(Dataset entries begins)
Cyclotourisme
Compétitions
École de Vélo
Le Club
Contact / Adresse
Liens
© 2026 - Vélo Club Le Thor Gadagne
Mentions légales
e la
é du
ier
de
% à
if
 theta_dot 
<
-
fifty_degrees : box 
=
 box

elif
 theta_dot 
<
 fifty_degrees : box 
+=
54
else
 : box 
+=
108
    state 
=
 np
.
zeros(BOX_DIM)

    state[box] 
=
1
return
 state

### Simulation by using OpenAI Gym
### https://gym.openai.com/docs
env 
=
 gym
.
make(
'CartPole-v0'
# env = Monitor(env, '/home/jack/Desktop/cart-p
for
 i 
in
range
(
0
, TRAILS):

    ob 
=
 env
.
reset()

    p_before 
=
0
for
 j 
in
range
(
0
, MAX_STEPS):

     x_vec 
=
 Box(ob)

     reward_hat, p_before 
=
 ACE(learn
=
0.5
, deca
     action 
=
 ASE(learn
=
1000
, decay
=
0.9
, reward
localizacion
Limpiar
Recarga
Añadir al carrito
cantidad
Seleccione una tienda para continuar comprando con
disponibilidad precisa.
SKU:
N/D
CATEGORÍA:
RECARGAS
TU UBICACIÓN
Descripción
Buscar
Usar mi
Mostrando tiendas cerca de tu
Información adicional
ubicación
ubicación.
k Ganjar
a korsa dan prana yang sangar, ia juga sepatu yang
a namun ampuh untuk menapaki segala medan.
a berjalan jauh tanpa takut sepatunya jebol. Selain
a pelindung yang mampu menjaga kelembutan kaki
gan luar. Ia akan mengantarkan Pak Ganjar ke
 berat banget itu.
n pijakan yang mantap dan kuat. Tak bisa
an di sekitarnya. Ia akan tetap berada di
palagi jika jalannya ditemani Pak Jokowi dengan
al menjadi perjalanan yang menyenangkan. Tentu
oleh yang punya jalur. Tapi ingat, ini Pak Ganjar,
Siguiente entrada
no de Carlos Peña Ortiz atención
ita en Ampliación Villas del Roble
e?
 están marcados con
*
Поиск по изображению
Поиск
(Dataset entries ends)
What you have to do:
Reproduce every line of the items above verbatim, keeping the original order.

Result for this task:
Cyclotourisme
Compétitions
École de Vélo
Le Club
Contact / Adresse
Liens
© 2026 - Vélo Club Le Thor Gadagne
Mentions légales
e la
é du
ier
de
% à
if
 theta_dot 
<
-
fifty_degrees : box 
=
 box

elif
 theta_dot 
<
 fifty_degrees : box 
+=
54
else
 : box 
+=
108
    state 
=
 np
.
zeros(BOX_DIM)

    state[box] 
=
1
return
 state

### Simulation by using OpenAI Gym
### https://gym.openai.com/docs
env 
=
 gym
.
make(
'CartPole-v0'
# env = Monitor(env, '/home/jack/Desktop/cart-p
for
 i 
in
range
(
0
, TRAILS):

    ob 
=
 env
.
reset()

    p_before 
=
0
for
 j 
in
range
(
0
, MAX_STEPS):

     x_vec 
=
 Box(ob)

     reward_hat, p_before 
=
 ACE(learn
=
0.5
, deca
     action 
=
 ASE(learn
=
1000
, decay
=
0.9
, reward
localizacion
Limpiar
Recarga
Añadir al carrito
cantidad
Seleccione una tienda para continuar comprando con
disponibilidad precisa.
SKU:
N/D
CATEGORÍA:
RECARGAS
TU UBICACIÓN
Descripción
Buscar
Usar mi
Mostrando tiendas cerca de tu
Información adicional
ubicación
ubicación.
k Ganjar
a korsa dan prana yang sangar, ia juga sepatu yang
a namun ampuh untuk menapaki segala medan.
a berjalan jauh tanpa takut sepatunya jebol. Selain
a pelindung yang mampu menjaga kelembutan kaki
gan luar. Ia akan mengantarkan Pak Ganjar ke
 berat banget itu.
n pijakan yang mantap dan kuat. Tak bisa
an di sekitarnya. Ia akan tetap berada di
palagi jika jalannya ditemani Pak Jokowi dengan
al menjadi perjalanan yang menyenangkan. Tentu
oleh yang punya jalur. Tapi ingat, ini Pak Ganjar,
Siguiente entrada
no de Carlos Peña Ortiz atención
ita en Ampliación Villas del Roble
e?
 están marcados con
*
Поиск по изображению
Поиск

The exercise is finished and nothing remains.